═══ DATI REGISTRATI

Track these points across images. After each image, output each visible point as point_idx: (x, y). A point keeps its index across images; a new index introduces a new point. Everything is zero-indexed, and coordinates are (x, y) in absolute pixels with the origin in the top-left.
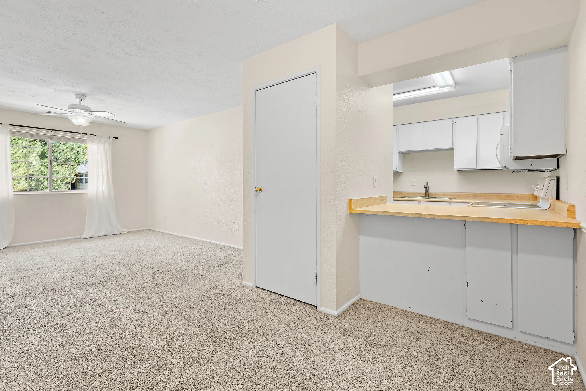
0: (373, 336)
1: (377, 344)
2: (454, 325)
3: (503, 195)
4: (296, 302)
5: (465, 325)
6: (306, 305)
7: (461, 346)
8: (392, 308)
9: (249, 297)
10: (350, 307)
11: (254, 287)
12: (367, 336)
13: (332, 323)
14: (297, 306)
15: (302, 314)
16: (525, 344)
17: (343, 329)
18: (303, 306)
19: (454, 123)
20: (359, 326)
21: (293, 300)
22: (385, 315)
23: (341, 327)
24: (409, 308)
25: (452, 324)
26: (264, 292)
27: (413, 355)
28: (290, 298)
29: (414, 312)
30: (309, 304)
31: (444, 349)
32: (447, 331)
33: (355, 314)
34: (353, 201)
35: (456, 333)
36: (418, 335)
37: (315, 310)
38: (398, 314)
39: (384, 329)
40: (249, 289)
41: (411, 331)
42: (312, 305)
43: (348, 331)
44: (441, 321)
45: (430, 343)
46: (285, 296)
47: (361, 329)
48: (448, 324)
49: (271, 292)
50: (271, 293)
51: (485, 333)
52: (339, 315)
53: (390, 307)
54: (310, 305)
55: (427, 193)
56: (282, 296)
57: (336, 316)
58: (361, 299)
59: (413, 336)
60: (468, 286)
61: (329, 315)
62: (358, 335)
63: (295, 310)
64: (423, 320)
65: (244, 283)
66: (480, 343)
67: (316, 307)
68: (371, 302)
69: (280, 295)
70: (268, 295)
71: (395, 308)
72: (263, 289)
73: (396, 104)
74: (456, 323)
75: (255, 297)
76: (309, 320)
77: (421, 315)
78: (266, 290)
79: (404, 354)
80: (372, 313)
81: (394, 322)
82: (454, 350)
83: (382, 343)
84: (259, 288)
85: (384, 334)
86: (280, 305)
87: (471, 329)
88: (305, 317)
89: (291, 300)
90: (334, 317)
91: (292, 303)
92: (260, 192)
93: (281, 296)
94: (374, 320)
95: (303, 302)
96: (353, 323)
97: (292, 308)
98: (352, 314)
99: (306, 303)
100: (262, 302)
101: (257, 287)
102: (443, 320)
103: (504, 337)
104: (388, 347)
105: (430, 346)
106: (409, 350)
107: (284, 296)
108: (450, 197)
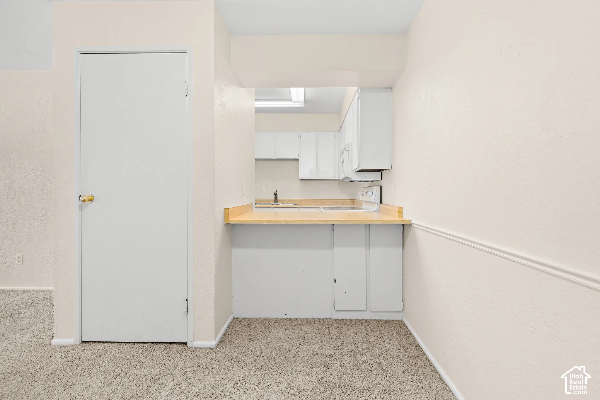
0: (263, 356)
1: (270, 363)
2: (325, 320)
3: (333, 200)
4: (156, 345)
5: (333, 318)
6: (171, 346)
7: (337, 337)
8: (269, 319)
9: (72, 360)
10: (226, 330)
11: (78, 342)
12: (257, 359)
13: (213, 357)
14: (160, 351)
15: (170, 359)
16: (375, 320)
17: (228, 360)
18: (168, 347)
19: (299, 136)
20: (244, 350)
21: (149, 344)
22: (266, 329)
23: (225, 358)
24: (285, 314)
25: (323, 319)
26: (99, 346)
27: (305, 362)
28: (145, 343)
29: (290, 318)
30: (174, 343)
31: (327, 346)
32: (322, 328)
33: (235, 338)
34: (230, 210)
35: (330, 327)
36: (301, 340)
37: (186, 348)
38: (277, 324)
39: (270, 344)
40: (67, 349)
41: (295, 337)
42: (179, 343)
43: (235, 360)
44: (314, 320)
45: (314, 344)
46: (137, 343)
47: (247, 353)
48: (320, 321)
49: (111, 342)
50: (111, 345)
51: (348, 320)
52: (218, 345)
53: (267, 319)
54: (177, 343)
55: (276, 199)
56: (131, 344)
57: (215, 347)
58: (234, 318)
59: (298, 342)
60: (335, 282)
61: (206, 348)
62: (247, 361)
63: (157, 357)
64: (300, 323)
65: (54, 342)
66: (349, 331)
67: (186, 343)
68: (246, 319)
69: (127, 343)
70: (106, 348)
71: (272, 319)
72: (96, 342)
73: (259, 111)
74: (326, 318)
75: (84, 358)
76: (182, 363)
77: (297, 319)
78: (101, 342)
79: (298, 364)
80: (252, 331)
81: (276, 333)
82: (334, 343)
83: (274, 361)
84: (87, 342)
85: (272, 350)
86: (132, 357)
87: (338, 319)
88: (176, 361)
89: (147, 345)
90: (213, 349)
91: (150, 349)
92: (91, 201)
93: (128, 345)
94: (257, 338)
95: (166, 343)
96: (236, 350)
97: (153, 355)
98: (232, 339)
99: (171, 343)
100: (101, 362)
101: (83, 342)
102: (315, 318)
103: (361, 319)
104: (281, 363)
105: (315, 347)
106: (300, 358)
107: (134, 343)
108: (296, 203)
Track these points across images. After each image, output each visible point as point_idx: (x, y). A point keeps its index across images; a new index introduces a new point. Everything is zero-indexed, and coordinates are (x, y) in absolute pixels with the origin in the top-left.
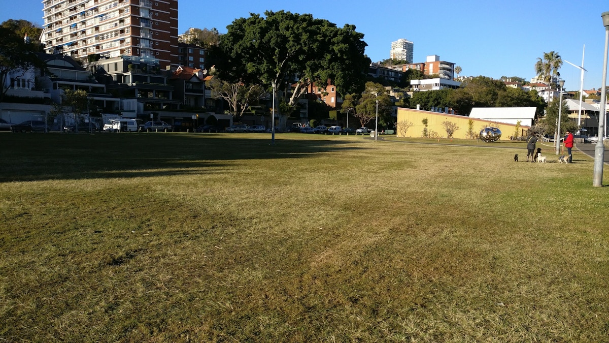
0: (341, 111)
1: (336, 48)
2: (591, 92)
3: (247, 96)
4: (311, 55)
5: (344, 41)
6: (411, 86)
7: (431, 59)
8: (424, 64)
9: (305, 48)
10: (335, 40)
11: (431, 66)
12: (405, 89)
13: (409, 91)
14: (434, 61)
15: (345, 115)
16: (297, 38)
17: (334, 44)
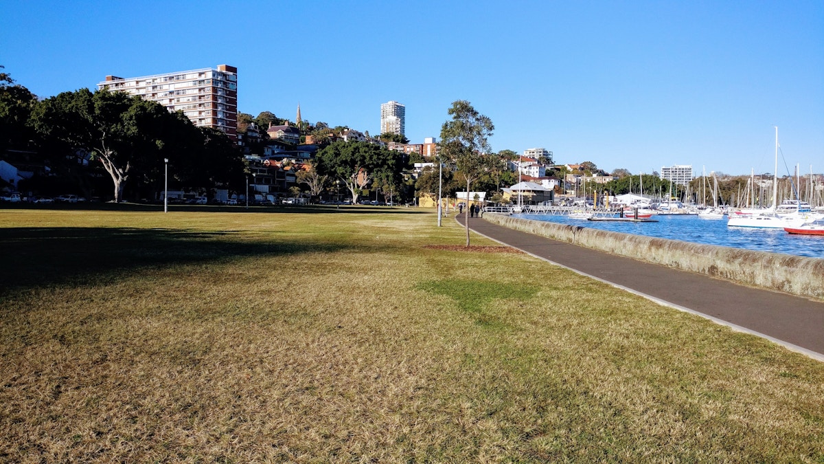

══════

CONSEGNA. Converti in una lista JSON di stringhe le righe dall'inizio dei dati fino a quella che contiene "88: (305, 317)", inclusa, con una stringa per ogni riga e senza le righe vuote. Lascia fuori dalla risposta le immagini.

RISPOSTA.
[
  "Track these points across images. After each image, output each visible point as point_idx: (x, y). A point keeps its index across images; a new index introduces a new point. Everything is zero-indexed, and coordinates are (x, y) in absolute pixels with the origin in the top-left.",
  "0: (373, 336)",
  "1: (377, 344)",
  "2: (454, 325)",
  "3: (503, 195)",
  "4: (296, 302)",
  "5: (465, 325)",
  "6: (306, 305)",
  "7: (461, 346)",
  "8: (392, 308)",
  "9: (249, 297)",
  "10: (350, 307)",
  "11: (254, 287)",
  "12: (367, 336)",
  "13: (332, 323)",
  "14: (297, 306)",
  "15: (302, 314)",
  "16: (525, 344)",
  "17: (343, 329)",
  "18: (303, 306)",
  "19: (454, 123)",
  "20: (359, 326)",
  "21: (293, 300)",
  "22: (385, 315)",
  "23: (341, 327)",
  "24: (409, 308)",
  "25: (452, 324)",
  "26: (264, 292)",
  "27: (413, 355)",
  "28: (290, 298)",
  "29: (414, 312)",
  "30: (309, 304)",
  "31: (444, 349)",
  "32: (447, 331)",
  "33: (355, 314)",
  "34: (353, 201)",
  "35: (456, 333)",
  "36: (418, 335)",
  "37: (315, 310)",
  "38: (398, 314)",
  "39: (384, 329)",
  "40: (249, 289)",
  "41: (411, 331)",
  "42: (312, 305)",
  "43: (348, 331)",
  "44: (441, 321)",
  "45: (430, 343)",
  "46: (285, 296)",
  "47: (361, 329)",
  "48: (448, 324)",
  "49: (271, 292)",
  "50: (271, 293)",
  "51: (485, 333)",
  "52: (339, 315)",
  "53: (390, 307)",
  "54: (310, 305)",
  "55: (427, 193)",
  "56: (282, 296)",
  "57: (336, 316)",
  "58: (361, 299)",
  "59: (413, 336)",
  "60: (468, 286)",
  "61: (329, 315)",
  "62: (358, 335)",
  "63: (295, 310)",
  "64: (423, 320)",
  "65: (244, 283)",
  "66: (480, 343)",
  "67: (316, 307)",
  "68: (371, 302)",
  "69: (280, 295)",
  "70: (268, 295)",
  "71: (395, 308)",
  "72: (263, 289)",
  "73: (396, 104)",
  "74: (456, 323)",
  "75: (255, 297)",
  "76: (309, 320)",
  "77: (421, 315)",
  "78: (266, 290)",
  "79: (404, 354)",
  "80: (372, 313)",
  "81: (394, 322)",
  "82: (454, 350)",
  "83: (382, 343)",
  "84: (259, 288)",
  "85: (384, 334)",
  "86: (280, 305)",
  "87: (471, 329)",
  "88: (305, 317)"
]